Après la violente mutinerie survenue le 28 août à la base militaire 101 de Niamey, le pouvoir en place a lancé une vaste opération de communication pour tenter de contrôler le récit. En présentant cet affrontement meurtrier comme un simple « mouvement d’humeur » et en relançant la théorie du complot extérieur, le discours officiel cherche avant tout à dissimuler la profonde défiance qui mine le commandement militaire.
Une minimisation qui cache des pertes importantes
Le premier réflexe des autorités a été de minimiser l’ampleur des événements en les qualifiant d’incident isolé, provoqué par quelques « soldats égarés ». Cette terminologie relève clairement d’une tentative de maquillage politique. Comment peut-on parler d’un simple accroc alors qu’il a fallu l’intervention conjointe de la Garde présidentielle et des éléments d’Africa Corps, avec l’utilisation d’armes lourdes à l’intérieur même de la base 101, pour rétablir l’ordre ? Qualifier d’« égarés » les 43 soldats tués, dont beaucoup appartenaient aux forces spéciales et aux unités d’élite du BSR/COS, revient à nier le malaise profond qui agite des troupes épuisées par des déploiements incessants et frustrées par la gestion de la crise sécuritaire.
Des boucs émissaires dans l’élite militaire
En désignant nommément le commandant MaiHatchi ainsi que les capitaines Kader, Nassirou Issa et Abdoul Fatah, le régime tente de personnaliser la crise pour éviter de reconnaître une rupture structurelle. Présenter ces officiers expérimentés comme de simples exécutants « manipulés » permet d’esquiver les véritables revendications : le manque de moyens, l’usure opérationnelle et la contestation de la présence de mercenaires étrangers dans le dispositif national. La mise en cause de ces hauts gradés du Commandement des opérations spéciales prouve au contraire que la fracture touche désormais le cœur même de l’appareil sécuritaire nigérien.
La mise en scène du loyalisme et le rôle du capitaine Gabriel
Le récit officiel s’appuie largement sur l’intervention télévisée du capitaine Roger Gabriel sur les antennes de la RTN. Présenté comme le soldat modèle, alerte et incorruptible, ayant « intelligemment repoussé » les sollicitations des mutins, son témoignage sert de caution morale au régime. Cependant, cette mise en scène soulève plus d’interrogations qu’elle n’apporte de réponses. Dans un régime militaire sous tension, la parole publique d’un officier subalterne est strictement encadrée et orientée. Transformer une chaîne de commandement vacillante en une démonstration de loyauté absolue relève davantage d’un exercice d’auto-persuasion destiné à rassurer la garnison de Niamey qu’à établir les faits réels.
La résurgence opportune du complot extérieur
Pour parfaire sa démonstration, le pouvoir réactive le levier le plus efficace de sa rhétorique : la théorie de la conspiration étrangère. Le catalogue des coupables présumés est presque exhaustif : le Tchad, la famille du président déchu Mohamed Bazoum, le Bénin, la Côte d’Ivoire, la CEDEAO et les forces spéciales françaises.

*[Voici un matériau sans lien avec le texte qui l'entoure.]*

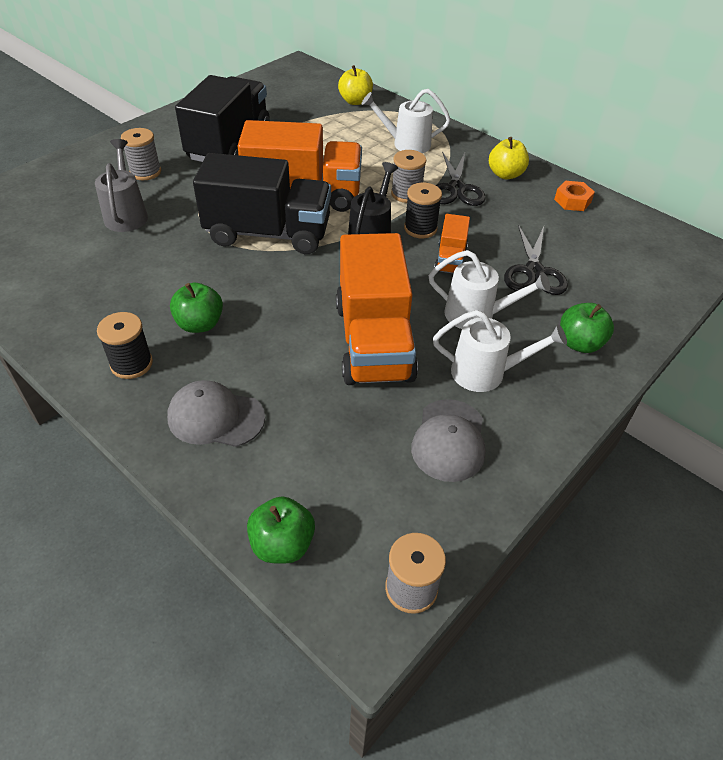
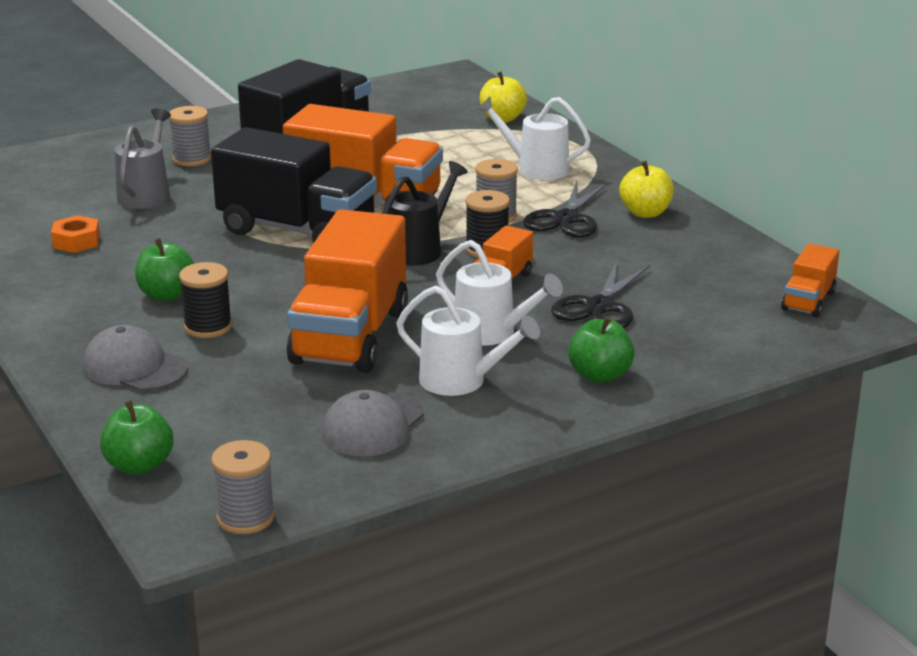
camera: 20 degrees right, 20 degrees down
(131, 364) = (75, 315): black spool -> black spool (208, 327)
(572, 201) = (715, 249): orange nut -> orange nut (76, 241)
(664, 239) = (808, 301): none -> orange truck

Cette accumulation d’accusations frôle l’absurde stratégique. Prétendre qu’une intervention militaire conjointe franco-tchado-béninoise était en préparation après deux simples appels téléphoniques ignore une réalité géopolitique évidente : aucun de ces acteurs n’a déployé les moyens logistiques ou tactiques nécessaires à une telle opération. L’invocation systématique de la menace néocoloniale sert de bouclier commode pour détourner l’attention des responsabilités du régime dans la dégradation sécuritaire.
La souveraineté instrumentalisée face à l’échec sécuritaire
Enfin, en affirmant que « la volonté de défendre les institutions est restée intacte », le discours officiel tente de clore le débat sous couvert de patriotisme. Cette posture devient difficilement tenable à mesure que la réalité sur le terrain contredit le dogme officiel. Le jour même où le pouvoir célébrait la neutralisation des mutins et accusait les chancelleries étrangères, les combattants du JNIM frappaient à Komba, à seulement dix kilomètres de Niamey, et semaient la terreur à Tillabéri. En préférant consacrer ses meilleures unités et ses alliés russes à la protection du palais présidentiel plutôt qu’à la sécurisation des frontières, la junte démontre que sa priorité absolue reste la survie du régime, bien avant la défense du territoire national.